__Description of the task__:
Your task is to copy every line of the entries that contains "above".

───── Dataset content

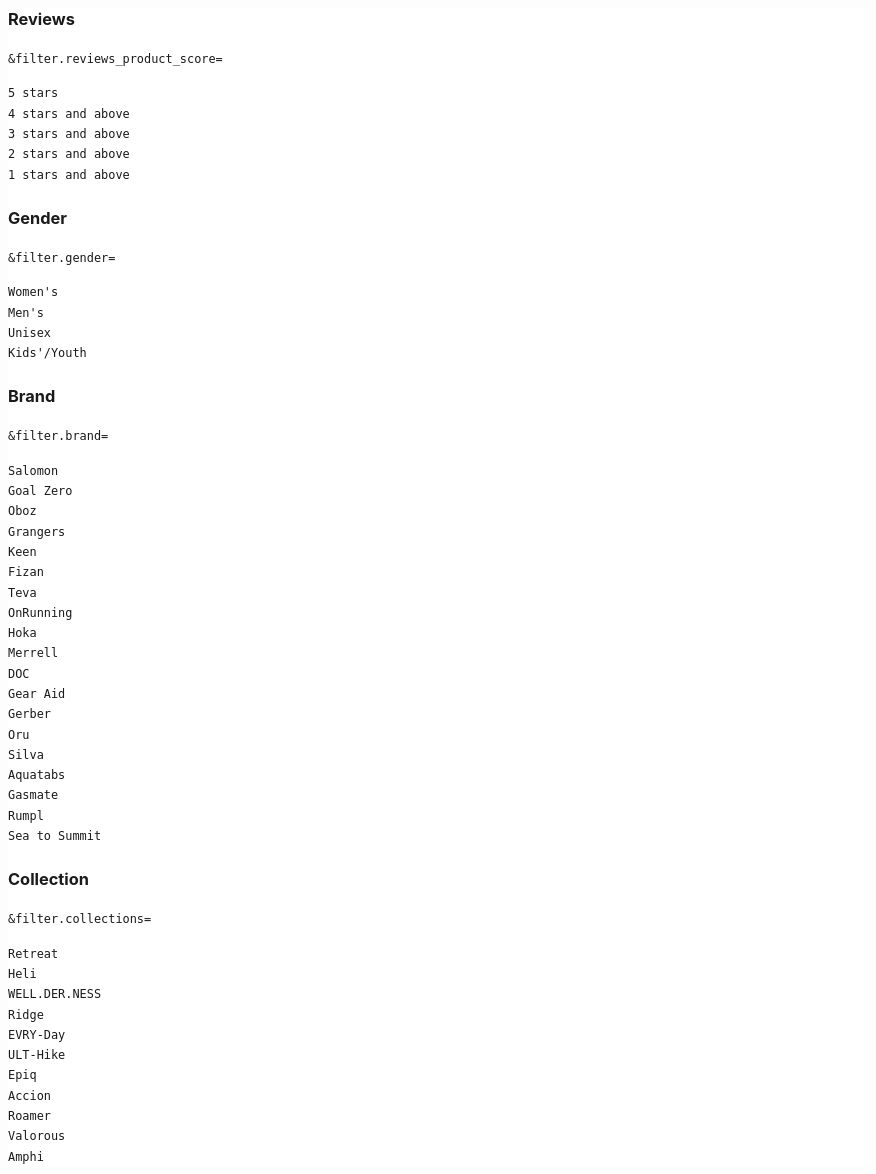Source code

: ### Reviews
```
&filter.reviews_product_score=
```
```
5 stars
4 stars and above
3 stars and above
2 stars and above
1 stars and above
```

### Gender
```
&filter.gender=
```
```
Women's
Men's
Unisex
Kids'/Youth
```

### Brand
```
&filter.brand=
```
```
Salomon
Goal Zero
Oboz
Grangers
Keen
Fizan
Teva
OnRunning
Hoka
Merrell
DOC
Gear Aid
Gerber
Oru
Silva
Aquatabs
Gasmate
Rumpl
Sea to Summit
```

### Collection
```
&filter.collections=
```
```
Retreat
Heli
WELL.DER.NESS
Ridge
EVRY-Day
ULT-Hike
Epiq
Accion
Roamer
Valorous
Amphi
```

──────────

__Solution to this exercise__:
4 stars and above
3 stars and above
2 stars and above
1 stars and above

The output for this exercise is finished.